La lecture du hotspot sur les GeForce RTX 50 refait surface dans un outil Windows classique, alors que NVIDIA l’avait fait disparaître des interfaces publiques. Pour le diagnostic thermique, la différence est loin d’être anodine.
Le RTX 50 hotspot revient dans HWMonitor 1.65
CPUID déploie HWMonitor 1.65 avec la prise en charge de la température hotspot sur les cartes graphiques NVIDIA GeForce RTX 50. La mesure est désormais visible dans une application Windows standard, sans passer par les outils internes du constructeur.

NVIDIA avait retiré l’accès au hotspot des RTX 50 via l’interface publique utilisée par les logiciels de monitoring. Les premières versions de certains outils affichaient alors une valeur aberrante de 255 °C, avant que les développeurs ne suppriment purement et simplement ce champ.
Le développeur de GPU-Z, W1zzard, avait d’ailleurs confirmé à VideoCardz que la donnée n’était plus accessible par l’API publique. HWMonitor 1.65 contourne donc clairement cette limitation, même si CPUID n’a pas détaillé la méthode employée.
Des écarts thermiques qui changent le diagnostic
Un précédent cas montrait que la télémétrie n’avait pas disparu du GPU lui-même. Des techniciens avaient pu la récupérer via NVIDIA MODS, un package de diagnostic interne, sur une RTX 5070 Ti qui remontait seulement 67 °C à 68 °C dans les outils Windows alors que MODS relevait un hotspot à 107 °C, avec throttling thermique à la clé.
Le cas d’une RTX 5090 Frostbite à plus de 900 W
L’overclocker Madness a déjà testé la nouvelle version sur une GeForce RTX 5090 Frostbite modifiée en shunt et refroidie par watercooling.

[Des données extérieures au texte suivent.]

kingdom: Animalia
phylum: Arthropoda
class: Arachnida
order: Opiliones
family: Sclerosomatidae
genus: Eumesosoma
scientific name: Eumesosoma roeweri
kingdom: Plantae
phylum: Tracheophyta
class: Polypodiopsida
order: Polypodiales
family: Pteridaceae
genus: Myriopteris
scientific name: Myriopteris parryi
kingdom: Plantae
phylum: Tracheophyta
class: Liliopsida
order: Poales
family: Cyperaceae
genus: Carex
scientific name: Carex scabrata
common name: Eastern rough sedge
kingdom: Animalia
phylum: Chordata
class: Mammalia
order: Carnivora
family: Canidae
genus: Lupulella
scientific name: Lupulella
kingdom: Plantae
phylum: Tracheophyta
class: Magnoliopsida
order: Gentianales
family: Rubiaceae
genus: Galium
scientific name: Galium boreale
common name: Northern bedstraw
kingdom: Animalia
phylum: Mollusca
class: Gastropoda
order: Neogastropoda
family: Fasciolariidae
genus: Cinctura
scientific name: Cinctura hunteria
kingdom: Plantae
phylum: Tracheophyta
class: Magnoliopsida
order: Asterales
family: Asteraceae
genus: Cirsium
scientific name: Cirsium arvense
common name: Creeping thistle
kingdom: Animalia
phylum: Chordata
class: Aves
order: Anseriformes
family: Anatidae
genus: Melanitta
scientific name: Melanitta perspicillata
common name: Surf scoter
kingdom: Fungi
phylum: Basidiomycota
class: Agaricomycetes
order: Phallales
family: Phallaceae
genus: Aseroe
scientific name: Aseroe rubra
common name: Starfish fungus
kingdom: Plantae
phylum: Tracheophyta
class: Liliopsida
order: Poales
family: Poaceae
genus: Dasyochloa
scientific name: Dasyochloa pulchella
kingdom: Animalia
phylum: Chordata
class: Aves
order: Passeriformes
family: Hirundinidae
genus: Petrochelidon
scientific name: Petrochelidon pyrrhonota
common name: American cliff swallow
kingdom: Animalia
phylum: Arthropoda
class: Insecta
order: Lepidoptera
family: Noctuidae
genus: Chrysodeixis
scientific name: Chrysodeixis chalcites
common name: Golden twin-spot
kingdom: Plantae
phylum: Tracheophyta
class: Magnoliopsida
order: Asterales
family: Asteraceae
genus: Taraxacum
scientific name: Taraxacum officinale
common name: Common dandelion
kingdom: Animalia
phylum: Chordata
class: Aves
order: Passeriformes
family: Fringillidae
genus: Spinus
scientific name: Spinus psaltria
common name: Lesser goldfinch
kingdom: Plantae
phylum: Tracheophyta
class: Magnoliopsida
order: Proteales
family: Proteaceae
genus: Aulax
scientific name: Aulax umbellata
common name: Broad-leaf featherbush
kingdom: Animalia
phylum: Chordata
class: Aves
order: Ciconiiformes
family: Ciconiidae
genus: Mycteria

La machine aurait tiré plus de 900 W à la prise durant une courte boucle de 3DMark 11, avec un hotspot d’environ 68 °C relevé par HWMonitor après une minute de charge.
Le delta annoncé est de 17 °C par rapport à la température GPU standard, ce qui place cette dernière autour de 51 °C. Pour une carte watercoolée dans ces conditions, l’écart paraît cohérent. À l’inverse, la RTX 5070 Ti défectueuse affichait presque 40 °C d’écart, ce qui a conduit les techniciens à identifier un matériau thermique asséché et un mauvais contact entre le GPU et le système de refroidissement.
CPUID n’explique pas comment HWMonitor récupère cette valeur sur les RTX 50. Cela ne prouve donc pas que NVIDIA a rétabli l’API publique d’origine ; il peut tout aussi bien s’agir d’un autre chemin de lecture, non documenté. Si cette prise en charge se confirme, elle intéressera directement les autres outils du secteur comme AIDA, HWiNFO et GPU-Z, surtout pour détecter les cartes qui affichent une température GPU correcte tout en cachant un hotspot anormalement élevé.